Dans ses propos, il ressort que l’échec du 6e congrès du Conseil National de la Jeunesse était connu en amont de tout le monde. Selon lui, le président sortant a jugé utile de détourner tous ses délégués qui optent pour la candidature de Gousno. Il a informé que la salle du congrès était bourrée de délégués fictifs. Selon Sory Diarra, ces candidats ‘’fantômes’’ se sont ralliés derrière un candidat ‘’fantôme’’. Il a fait savoir que son président GOUSNO a battu campagne où le président sortant lui-même n’a pas été, au Mali. Pour lui, les textes ont été violés. Le vice-president du bureau de GOUSNO a martelé qu’on n’élit pas une personne, mais une liste lors du congrès du CNJ.
De son coté, Mahamadou CISSE, président du CNJ France, a précisé qu’ils ne sont pas en position de victime. Car, la tendance de Gousno n’avait eu la liste des délégués, ni la liste électorale. Qu’ils reprennent le congrès, Gousno va les battre, a conclu Mahamadou CISSE.

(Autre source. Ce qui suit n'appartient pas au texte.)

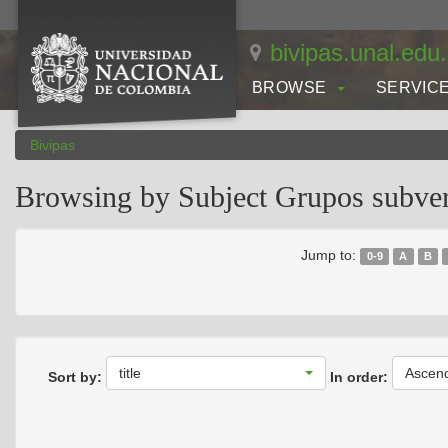
Skip
navigation
bivipas.unal.edu
BROWSE
SERVIC
Bivipas
Browsing by Subject Grupos subve
Jump to:
0-9
A
B
title
Ascen
Sort by:
In order: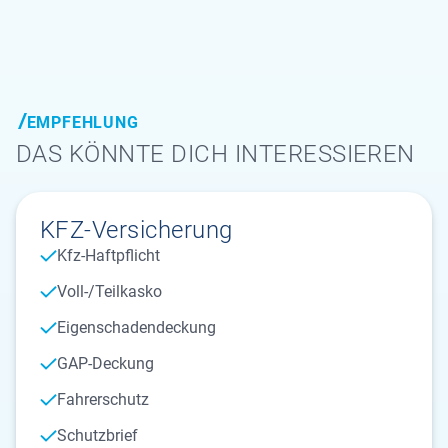
EMPFEHLUNG
DAS KÖNNTE DICH INTERESSIEREN
KFZ-Versicherung
Kfz-Haftpflicht
Voll-/Teilkasko
Eigenschadendeckung
GAP-Deckung
Fahrerschutz
Schutzbrief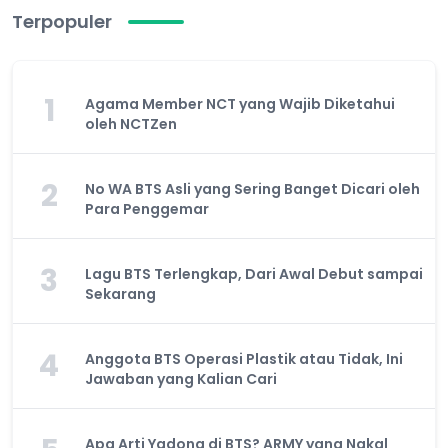
Terpopuler
1
Agama Member NCT yang Wajib Diketahui
oleh NCTZen
2
No WA BTS Asli yang Sering Banget Dicari oleh
Para Penggemar
3
Lagu BTS Terlengkap, Dari Awal Debut sampai
Sekarang
4
Anggota BTS Operasi Plastik atau Tidak, Ini
Jawaban yang Kalian Cari
Apa Arti Yadong di BTS? ARMY yang Nakal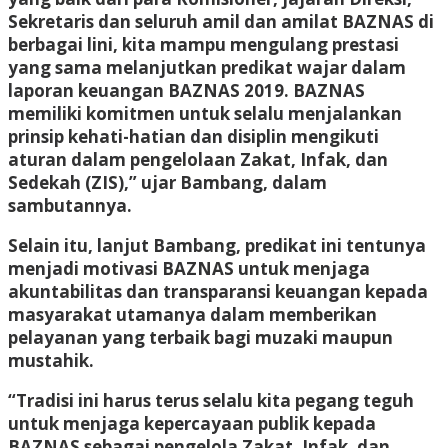
Sekretaris dan seluruh amil dan amilat BAZNAS di
berbagai lini, kita mampu mengulang prestasi
yang sama melanjutkan predikat wajar dalam
laporan keuangan BAZNAS 2019. BAZNAS
memiliki komitmen untuk selalu menjalankan
prinsip kehati-hatian dan disiplin mengikuti
aturan dalam pengelolaan Zakat, Infak, dan
Sedekah (ZIS),” ujar Bambang, dalam
sambutannya.
Selain itu, lanjut Bambang, predikat ini tentunya
menjadi motivasi BAZNAS untuk menjaga
akuntabilitas dan transparansi keuangan kepada
masyarakat utamanya dalam memberikan
pelayanan yang terbaik bagi muzaki maupun
mustahik.
“Tradisi ini harus terus selalu kita pegang teguh
untuk menjaga kepercayaan publik kepada
BAZNAS sebagai pengelola Zakat, Infak, dan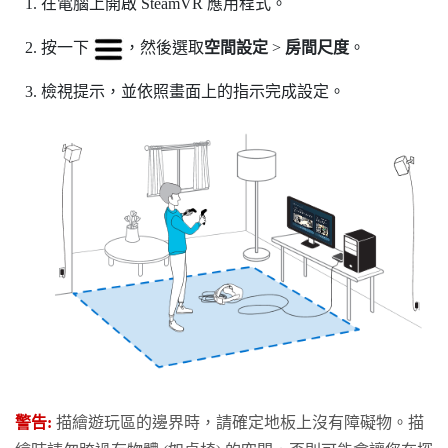
在電腦上開啟
SteamVR
應用程式。
按一下
，然後選取
空間設定
>
房間尺度
。
檢視提示，並依照畫面上的指示完成設定。
警告:
描繪
遊玩區
的邊界時，請確定地板上沒有障礙物。描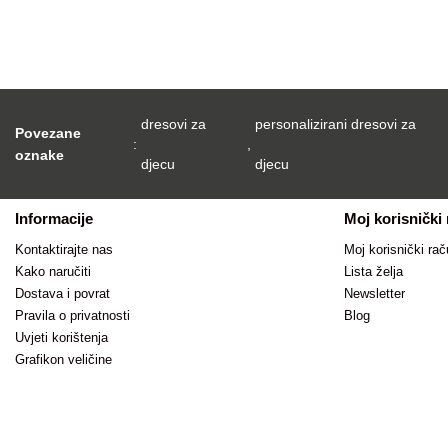
dresovi za
personalizirani dresovi za
Povezane
:
,
oznake
djecu
djecu
Informacije
Moj korisnički
Kontaktirajte nas
Moj korisnički rač
Kako naručiti
Lista želja
Dostava i povrat
Newsletter
Pravila o privatnosti
Blog
Uvjeti korištenja
Grafikon veličine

Dans sa déclaration remise à la presse, Ousmane DIARRA alias GOUSNO a dit que les problèmes du Congrès ont commencé lors des travaux de la journée du mercredi 27 novembre 2019, à Koutiala. Dans sa déclaration, Gousno a précisé que la salle a été refusée à certains délégués. Parmi ces délégués, selon Ousmane DIARRA, figurent les noms des présidents de Niono, de Bafoulabé, du cercle de Kayes, du cercle de Ségou et de la région de Gao. Parce qu’on n’a pas voulu leur donner des badges pour accéder à la salle. Pour lui, cela s’ajoute aux cas de plusieurs fédérations spécialisées et souvent avec des doublons de badges pour certains délégués.
Ensuite, la tendance de Gousno affirme que la présentation du rapport moral et financier du comité exécutif a été précipitée dans la journée du jeudi 28 novembre, par le président sortant Souleymane Satigui SIDIBE, en l’absence de la majorité des membres du Comité exécutif et des délégués.
Gousno a fait savoir que la tricherie et la fraude étaient planifiées contre sa candidature. Pour preuve, selon lui, la salle du congrès qui fait 300 places, était remplie de jeunes avec des badges et des mandats. De ce fait, les délégués n’ayant pas eu accès à la salle et les 14 fédérations favorables à Ousmane DIARRA se sont retirés vers le Conseil de cercle de Koutiala pour proclamer la liste présidée par le candidat Ousmane DIARRA dit Gousno. Il a reconnu que ses délégués ont été agressés et gazés dans la salle.